All the old cases can be explained and, in my view, more rationally explained, on this interpretation of the section. Thus in Roffey’s case, where the two men were in the nurses’ quarters, it was crystal clear that the defendants had a licence or an implied licence to enter the premises at that time. As Frost J said (at 43 of Tiki-Nori’s case), all the judges on appeal in Roffey found that it was only by a perverse disregard of the evidence that the magistrate failed to find that the defendants had leave and licence to enter the premises at that time. In Tiki-Nori’s case, the acquittal granted by Frost J could have been achieved by saying that the prosecution had not negatived the mistake of fact defence under s 25 of the Criminal Code, that is, the defendant had an honest, but as it turned out mistaken, belief that the woman might accept his advances, and hence had an implied licence to be on the premises. In Gari Gari’s case, the defendant was one of five people who came to the complainant’s house at 8 pm and asked for the whereabouts of a Kairuku man. They came openly, they were not armed, they were not abusive, they did not scale a fence. They were looking for a lift and had made similar inquiries from other houses as to where the Kairuku man with the Suzuki lived which indicated their sincerity. They could have been acquitted on the basis that they had an implied licence to be there to make their inquiries.

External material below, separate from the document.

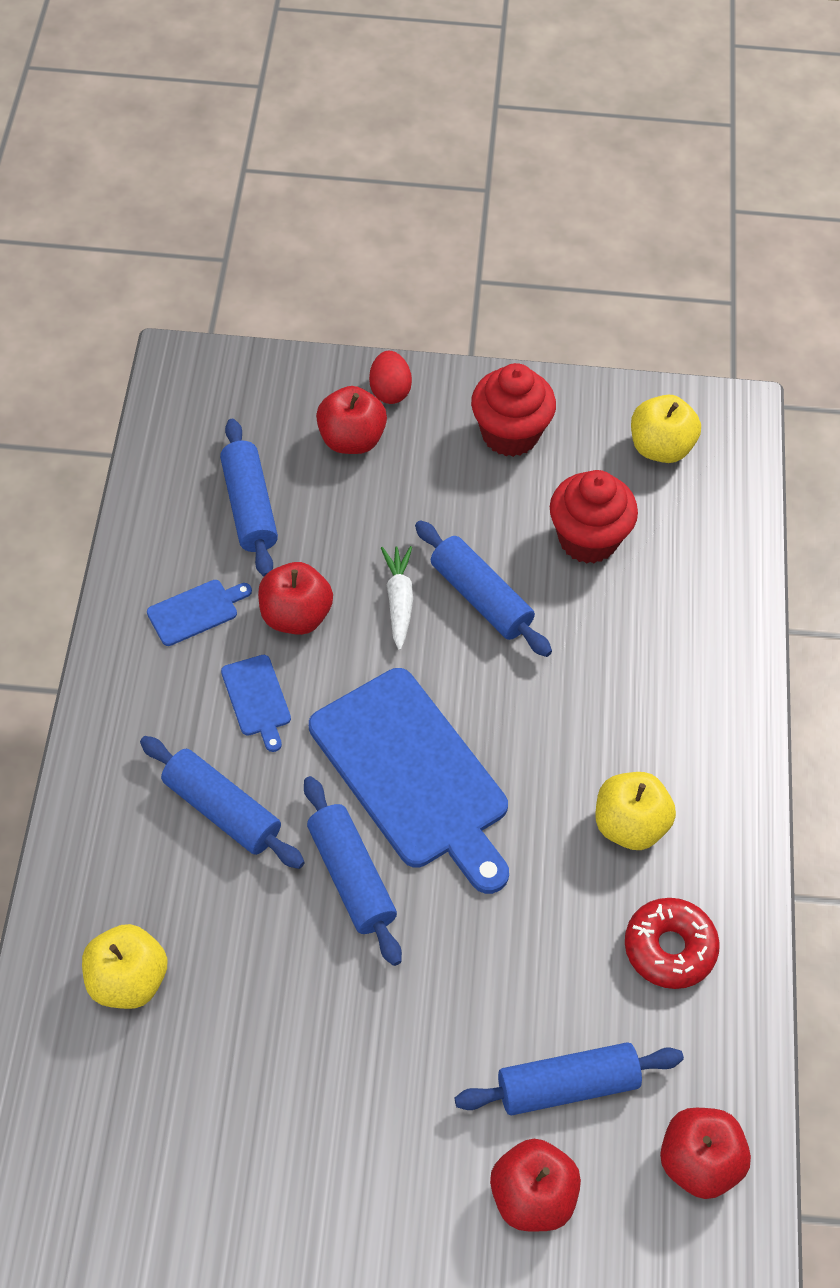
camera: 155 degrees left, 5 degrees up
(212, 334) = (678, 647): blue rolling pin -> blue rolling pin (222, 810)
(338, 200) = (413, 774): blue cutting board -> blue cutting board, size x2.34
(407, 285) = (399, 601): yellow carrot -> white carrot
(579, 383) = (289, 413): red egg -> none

Turning to the facts of the case under appeal, I consider that the appellant was rightly convicted. I cannot find an implied licence under the civil law. The company did not permit visitors to live in the labour accommodation. The appellant had been warned to leave by the security guards. Although he may well have had the permission of his employed uncle to stay, that was not the relevant permission. In view of the security guards telling him to leave, he could not claim an honest and reasonable, albeit mistaken, belief that he was allowed to stay. If the company had not enforced its “labourers only” policy, and had not told him to leave, the court could have implied a licence and/or the defendant should have been given the benefit of an honest and reasonable belief that his uncle’s consent to stay was all that was needed.

For these reasons I dismiss the appeal.

Appeal dismissed

Lawyer for the appellant: E Kariko, Public Solicitor.

Lawyer for the respondent: K Bona, Acting Public Prosecutor.